Case ID: ill-app_194/html/0011-01.html
Source: Caselaw Access Project
Author: {"author": "Mr. Justice Scholpield", "license": "Public Domain", "url": "https://static.case.law/"}
Date Created: 2024-08-24T03:29:51.129683

Gray Coal Company, Appellee, v. Danville, Urbana & Champaign Railway Company, Appellant.
    (Eot to be reported in full)
    Appeal from the Circuit Court of Vermilion county; the Hon. E. R. E. Kimbrough, Judge, presiding.
    Heard in this court at the April term, 1914.
    Affirmed.
    Opinion filed May 26, 1915.
    
      Certiorari denied by Supreme Court (making opinion final).
    Statement of the Case.
    Action in case by the Gray Coal Company against the Danville, Urbana & Champaign Bailway Company to recover damages to a coal mine and machinery alleged to have been caused by the construction and maintenance of a railroad bridge over a stream about one-half mile below appellee’s property, with' bents and piling so closely together as to make an obstruction, which permitted an ice gorge to form and caused the water to overflow the river’s banks and flood the appellee’s mine. There was a verdict and judgment against appellant for $5,000, from which it appeals.
    
      The court refused to permit appellant to show a conversation had before the overflow in question with the managers of appellee company in regard to there being no levee across the end of the strip mine to protect it from overflow.
    A witness testified for the appellee as an expert that appellant’s bridge was insufficient to take care of ice and water at a time when ice was going out of the stream. He testified that he was k civil engineer; that upon his graduation from a technical college he became bridge draftsman in the engineering department of the city of Chicago; that he was promoted to engineer in charge of bridges; that he was subsequently advanced to the position of superintendent of bridges in that city, which position he held for ten years; that after he left the employment of the city he entered into the bridge construction business in which he had been engaged for over ten years. He thereafter gave substantially the same answer to a hypothetical question to which no objection was interposed or motion made to exclude the answer.
    The court permitted the appellee to amend its declaration after verdict so as to correspond with the evidence at the trial, which did not change the theory on which the case was tried.
    The reasonableness of the verdict was not questioned in the appellant’s original brief, but was first raised in its reply brief, and also in its petition for a rehearing.
    Charles Troup and H. M. Steely, for appellant; George W. Burton, of counsel.
    Acton & Acton, for appellee.
    
      
       See Illinois Notes Digest, Vols. XI to XV, and Cumulative Quarterly, same topic and section number.
    
   Mr. Justice Scholpield

delivered the opinion of the court.

Abstract of tlie Decision.

1. Railroads, § 348 —evidence in action for obstructing stream. In an action against a railway company for the flooding of a mine as the result of the piling and bents of a bridge being placed so closely together in a stream as to permit an ice gorge to form, the defendant cannot show a conversation had with the manager of the mine previous to the overflow, with regard to the absence of levees across the end of the mine strip to protect it from the water.

2. Railroads, § 333a —when landowner bound to anticipate overflow of stream from obstruction. A mining company is not obliged to anticipate the flooding of a mine from the negligence of a railway company in placing the piling and bents of a bridge so closely together as to cause an ice gorge to form in a stream.

3. Railroads, § 333a*—when landowner must minimize damages from overflow of stream. After the overflow of a stream as the result of the negligence of a railway company in placing the piling and bents of a bridge so closely together as to permit an ice gorge to form in a stream, it is the duty of a mine owner to make his loss as light as possible from the overflow flooding his mine.

4. Railroads, § 348*—when witness qualified to give opinion as to obstruction of stream. A witness held qualified as an expert to testify as to the sufficiency of a railway bridge to care for ice and water when the ice was going out from a stream.

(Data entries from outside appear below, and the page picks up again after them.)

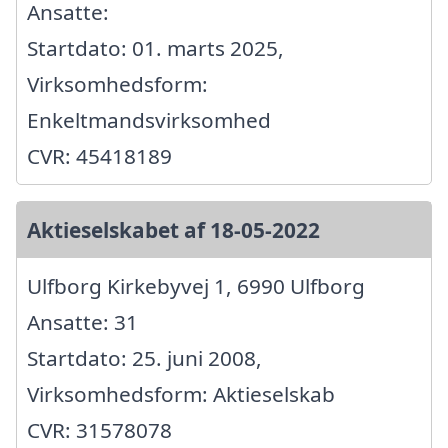
Ansatte:
Startdato: 01. marts 2025,
Virksomhedsform:
Enkeltmandsvirksomhed
CVR: 45418189
Aktieselskabet af 18-05-2022
Ulfborg Kirkebyvej 1, 6990 Ulfborg
Ansatte: 31
Startdato: 25. juni 2008,
Virksomhedsform: Aktieselskab
CVR: 31578078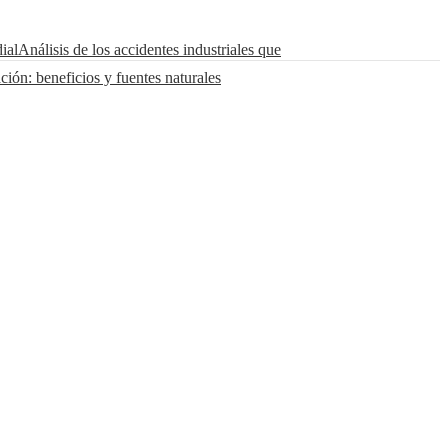
ial
Análisis de los accidentes industriales que
ción: beneficios y fuentes naturales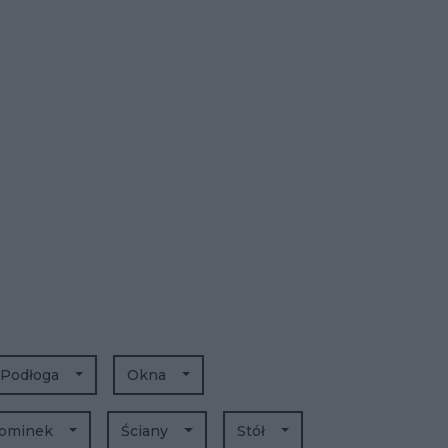
Podłoga
Okna
ominek
Ściany
Stół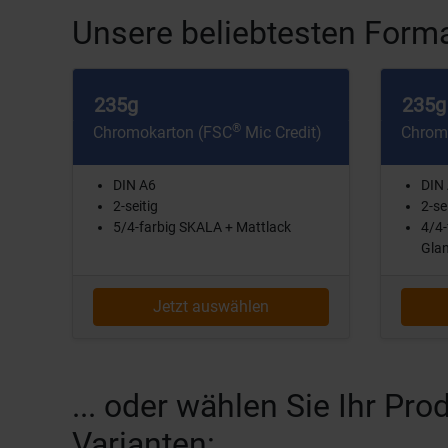
Unsere beliebtesten Forma
235g
235g
®
Chromokarton (FSC
Mic Credit)
Chrom
DIN A6
DIN
2-seitig
2-se
5/4-farbig SKALA + Mattlack
4/4-
Glan
Jetzt auswählen
... oder wählen Sie Ihr P
Varianten: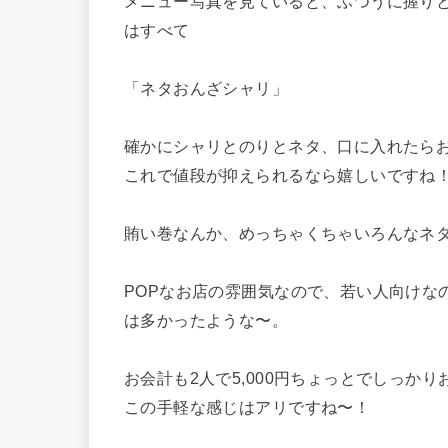
メニュー写真を見ていると、ふつうに握り
はすべて
「ネタおんざシャリ」
確かにシャリとのりとネタ、口に入れたら
これで値段が抑えられるなら嬉しいですね
賄い巻なんか、めっちゃくちゃいろんなネタ
POPなお店の雰囲気なので、若い人向けな
は多かったような〜。
お会計も2人で5,000円ちょっとでしっか
この手軽な感じはアリですね〜！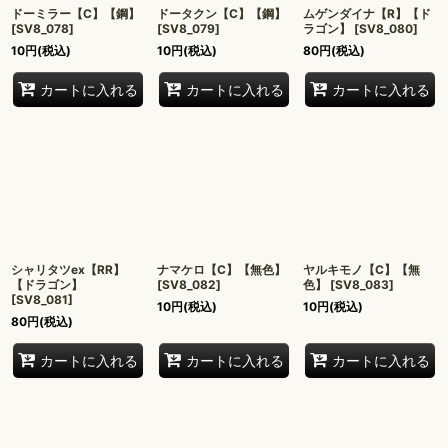
ドーミラー【C】【鋼】
ドータクン【C】【鋼】
ムゲンダイナ【R】【ド
[
SV8_078
]
[
SV8_079
]
ラゴン】
[
SV8_080
]
10
円
(税込)
10
円
(税込)
80
円
(税込)
カートに入れる
カートに入れる
カートに入れる
シャリタツex【RR】
ナマケロ【C】【無色】
ヤルキモノ【C】【無
【ドラゴン】
[
SV8_082
]
色】
[
SV8_083
]
[
SV8_081
]
10
円
(税込)
10
円
(税込)
80
円
(税込)
カートに入れる
カートに入れる
カートに入れる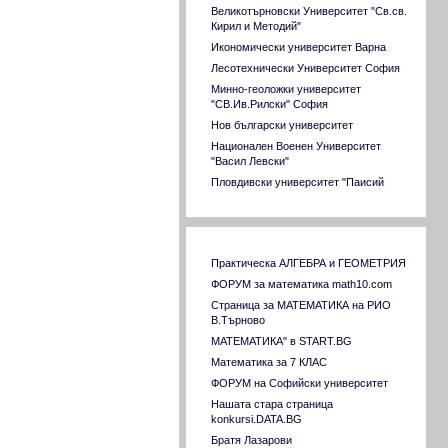
Великотърновски Университет "Св.св.
Кирил и Методий"
Икономически университет Варна
Лесотехнически Университет София
Минно-геоложки университет
"СВ.Ив.Рилски" София
Нов български университет
Национален Военен Университет
"Васил Левски"
Пловдивски университет "Паисий
Хилендарски"
Русенски университет "Ангел Кънчев"
Софийски университет "Св. Климент
Връзки към сходни страници
Охридски"
Практическа АЛГЕБРА и ГЕОМЕТРИЯ
Стопанска академия "Димитър Ценов"
ФОРУМ за математика math10.com
Свищов
Страница за МАТЕМАТИКА на РИО
Тракийски университет Стара Загора
В.Търново
Технически университет София
МАТЕМАТИКА" в START.BG
Технически университет Варна
Математика за 7 КЛАС
Технически университет ГАБРОВО
ФОРУМ на Софийски университет
Университет за национално и световно
Нашата стара страница
стопанство
konkursi.DATA.BG
Университет по архитектура,
Братя Лазарови
строителство и геодезия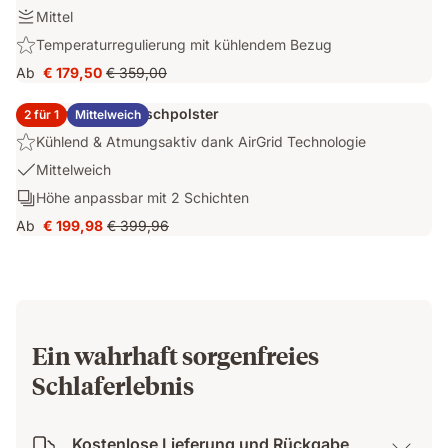
8
Öffnen
Festigkeit:
Mittel
cm
des
Mittel
Highlight:
Temperaturregulierung mit kühlendem Bezug
Stauraum
Temperaturregulierung
Ab
€ 179,50
€ 359,00
Preis
Ursprünglicher
mit
€ 179,50
Preis
kühlendem
2x Emma Elite Flauschpolster
2 für 1
Mittelweich
€ 359,00
Bezug
Highlight:
Kühlend & Atmungsaktiv dank AirGrid Technologie
Kühlend
USP
Mittelweich
&
1:
Schichten:
Höhe anpassbar mit 2 Schichten
Atmungsaktiv
Mittelweich
Höhe
dank
Ab
€ 199,98
€ 399,96
Preis
Ursprünglicher
anpassbar
AirGrid
€ 199,98
Preis
mit
Technologie
€ 399,96
2
Schichten
Ein wahrhaft sorgenfreies
Schlaferlebnis
Kostenlose Lieferung und Rückgabe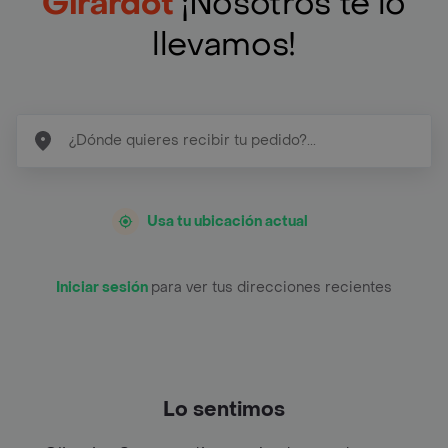
Girardot
¡Nosotros te lo
llevamos!
Usa tu ubicación actual
Iniciar sesión
para ver tus direcciones recientes
Lo sentimos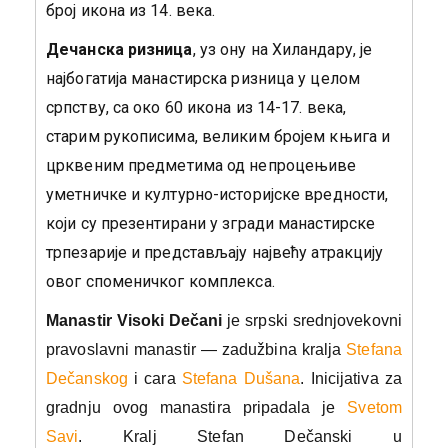
број икона из 14. века.
Дечанска ризница
, уз ону на Хиландару, је
најбогатија манастирска ризница у целом
српству, са око 60 икона из 14-17. века,
старим рукописима, великим бројем књига и
црквеним предметима од непроцењиве
уметничке и културно-историјске вредности,
који су презентирани у згради манастирске
трпезарије и представљају највећу атракцију
овог споменичког комплекса.
Manastir Visoki Dečani
je srpski srednjovekovni
pravoslavni manastir — zadužbina kralja
Stefana
Dečanskog
i cara
Stefana Dušana
. Inicijativa za
gradnju ovog manastira pripadala je
Svetom
Savi
. Kralj Stefan Dečanski u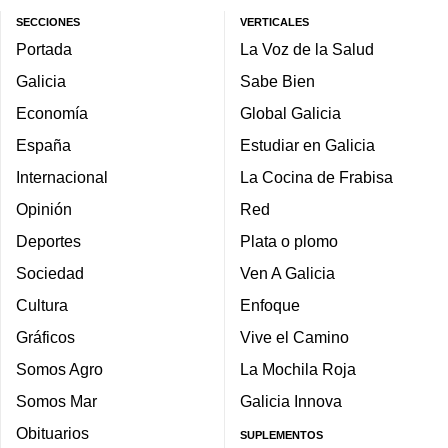
SECCIONES
VERTICALES
Portada
La Voz de la Salud
Galicia
Sabe Bien
Economía
Global Galicia
España
Estudiar en Galicia
Internacional
La Cocina de Frabisa
Opinión
Red
Deportes
Plata o plomo
Sociedad
Ven A Galicia
Cultura
Enfoque
Gráficos
Vive el Camino
Somos Agro
La Mochila Roja
Somos Mar
Galicia Innova
Obituarios
SUPLEMENTOS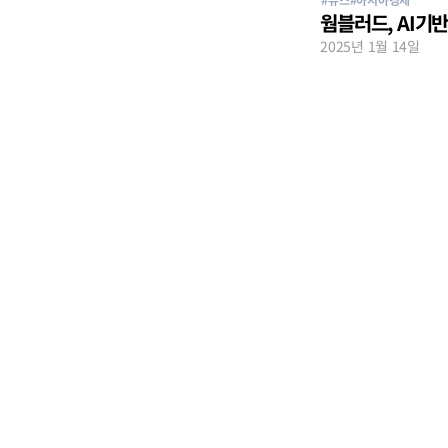
웜블러드, AI기
2025년 1월 14일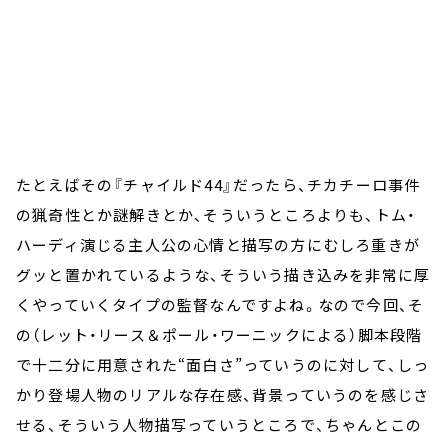
たとえばその『チャイルド44』だったら、チカチーロ事件
の猟奇性とか謎解きとか、そういうところよりも、トム・
ハーディ演じる主人公の心情と描写の方にむしろ重きが
グッと置かれているような、そういう描き込みを非常に厚
くやっていくタイプの監督なんですよね。なので今回、そ
の（レット・リース＆ポール・ワーニックによる）脚本段階
で十二分に用意された“面白さ”っていうのに対して、しっ
かり登場人物のリアルな存在感、背景っていうのを感じさ
せる、そういう人物描写っていうところで、ちゃんとこの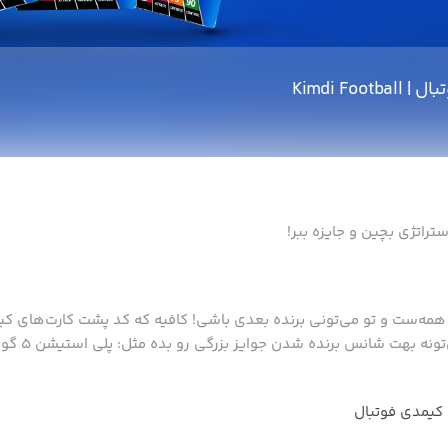
Kimdi Footb
ستراتژی بچین و جایزه ببر!
همه‌ست و تو می‌تونی برنده بعدی باشی! کافیه که کد پشت کارت‌های کیم
بازی کنی. هر کا
 کیمدی فوتبال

5. Appeal and error, § 550*—when appellant limited to objections made in trial court. Where the testimony of a witness was admitted over an objection that he had not qualified as an expert, the fact that his testimony was objectionable on other grounds will not be considered on appeal.

6. Appeal and error, § 1618*—when error cured by subsequent admission of evidence without objection. Where the opinion of a witness was admitted over an objection that he had not qualified as an expert, any error therein becomes harmless when the witness afterwards is permitted, without objection or a motion to strike out his answer, to give substantially the same testimony in answer to a hypothetical question.

7. Appeal and error, § 1100*—questions raised in reply brief. The question whether a verdict is excessive will not be considered on appeal when raised for the first time in the appellant’s reply brief.